WHAT IS REQUIRED:
Taking the line with "For each pixel u v, give camera depth d (mm)." as the first and the line with "228 313 2420" as the last, set down the lines below exactly, pictures excluded.

BEGIN DATA FOR THIS EXERCISE

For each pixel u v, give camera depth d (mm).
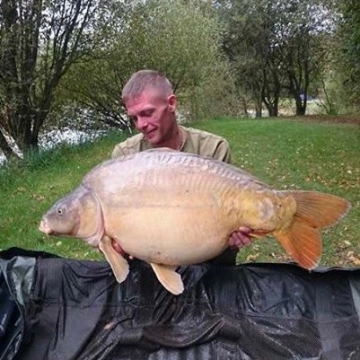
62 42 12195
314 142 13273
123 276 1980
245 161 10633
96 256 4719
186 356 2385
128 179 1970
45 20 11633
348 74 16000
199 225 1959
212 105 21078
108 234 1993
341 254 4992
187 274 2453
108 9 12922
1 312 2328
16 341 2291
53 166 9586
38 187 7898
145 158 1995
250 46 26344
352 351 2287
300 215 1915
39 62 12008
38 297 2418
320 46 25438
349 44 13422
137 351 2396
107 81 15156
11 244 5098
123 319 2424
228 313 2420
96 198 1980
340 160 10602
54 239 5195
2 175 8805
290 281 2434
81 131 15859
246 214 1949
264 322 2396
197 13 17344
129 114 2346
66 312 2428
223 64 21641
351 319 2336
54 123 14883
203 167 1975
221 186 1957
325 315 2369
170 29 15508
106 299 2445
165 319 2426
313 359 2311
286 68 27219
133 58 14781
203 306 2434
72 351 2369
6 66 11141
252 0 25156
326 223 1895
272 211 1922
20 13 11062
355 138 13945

END DATA FOR THIS EXERCISE
BEGIN DATA FOR THIS EXERCISE

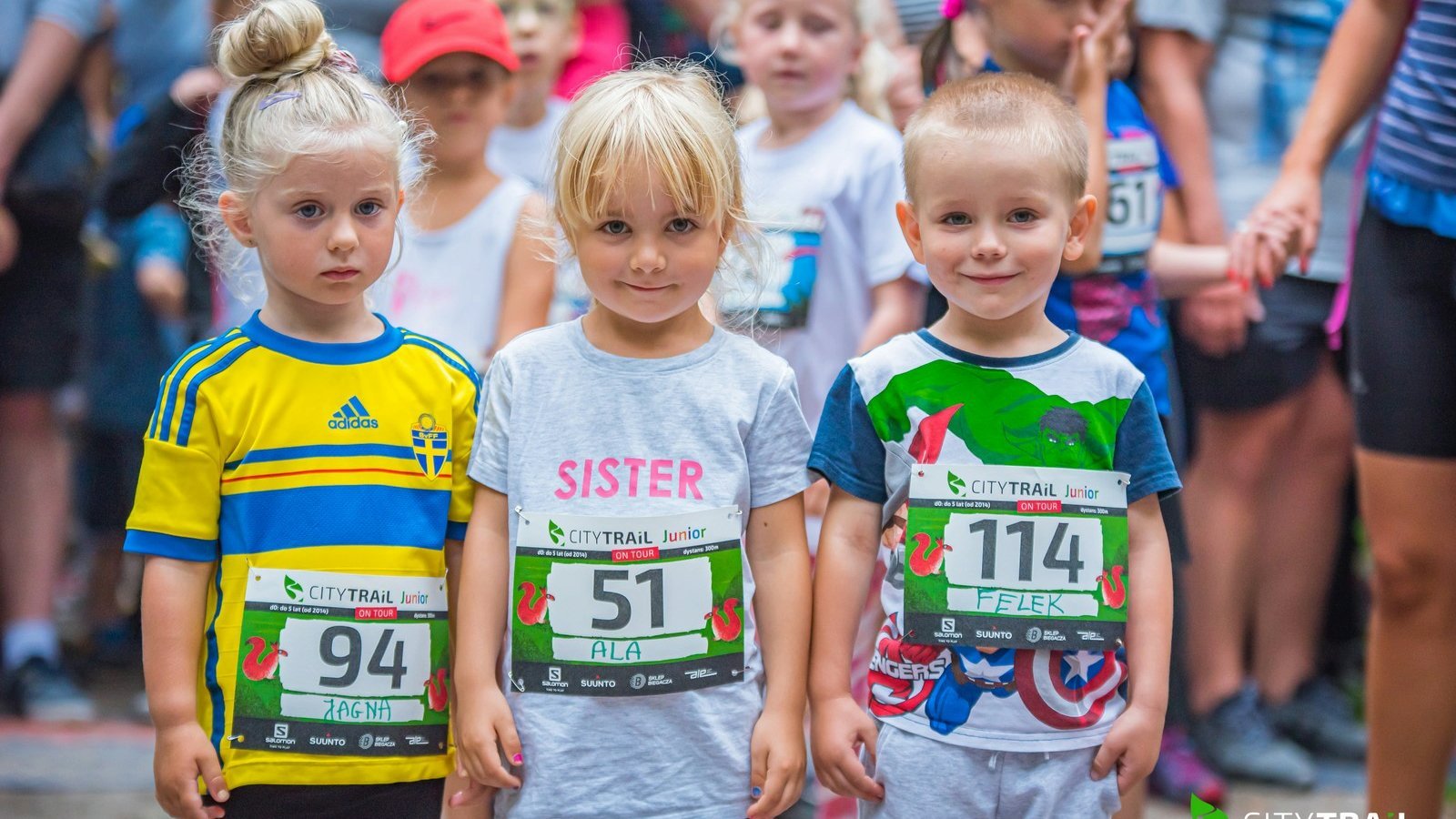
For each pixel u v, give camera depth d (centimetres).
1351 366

END DATA FOR THIS EXERCISE
BEGIN DATA FOR THIS EXERCISE

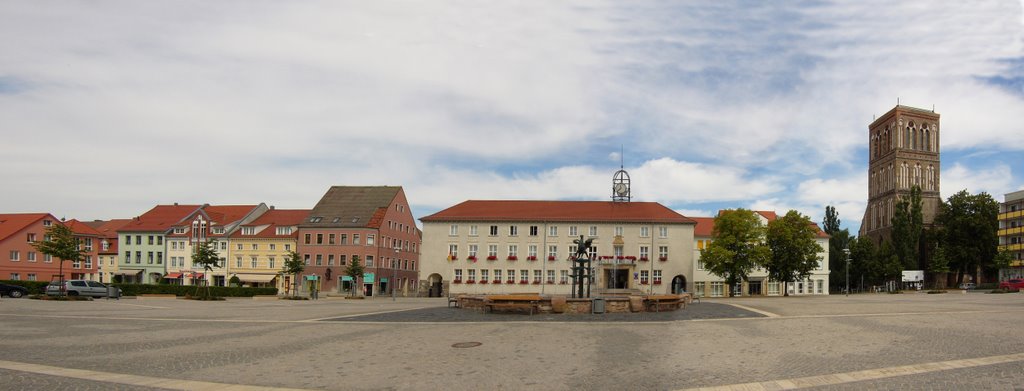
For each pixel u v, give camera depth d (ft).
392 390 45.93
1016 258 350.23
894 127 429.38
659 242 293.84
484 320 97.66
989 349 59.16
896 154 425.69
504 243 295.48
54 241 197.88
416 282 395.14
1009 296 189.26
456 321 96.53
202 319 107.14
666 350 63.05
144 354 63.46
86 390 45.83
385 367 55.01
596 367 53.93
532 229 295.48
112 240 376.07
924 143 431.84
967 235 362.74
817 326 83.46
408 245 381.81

END DATA FOR THIS EXERCISE

YOUR RESPONSE:
For each pixel u v, give camera depth d (mm).
62 42 12195
314 142 13273
123 276 1980
245 161 10633
96 256 4719
186 356 2385
128 179 1970
45 20 11633
348 74 16000
199 225 1959
212 105 21078
108 234 1993
341 254 4992
187 274 2453
108 9 12922
1 312 2328
16 341 2291
53 166 9586
38 187 7898
145 158 1995
250 46 26344
352 351 2287
300 215 1915
39 62 12008
38 297 2418
320 46 25438
349 44 13422
137 351 2396
107 81 15156
11 244 5098
123 319 2424
228 313 2420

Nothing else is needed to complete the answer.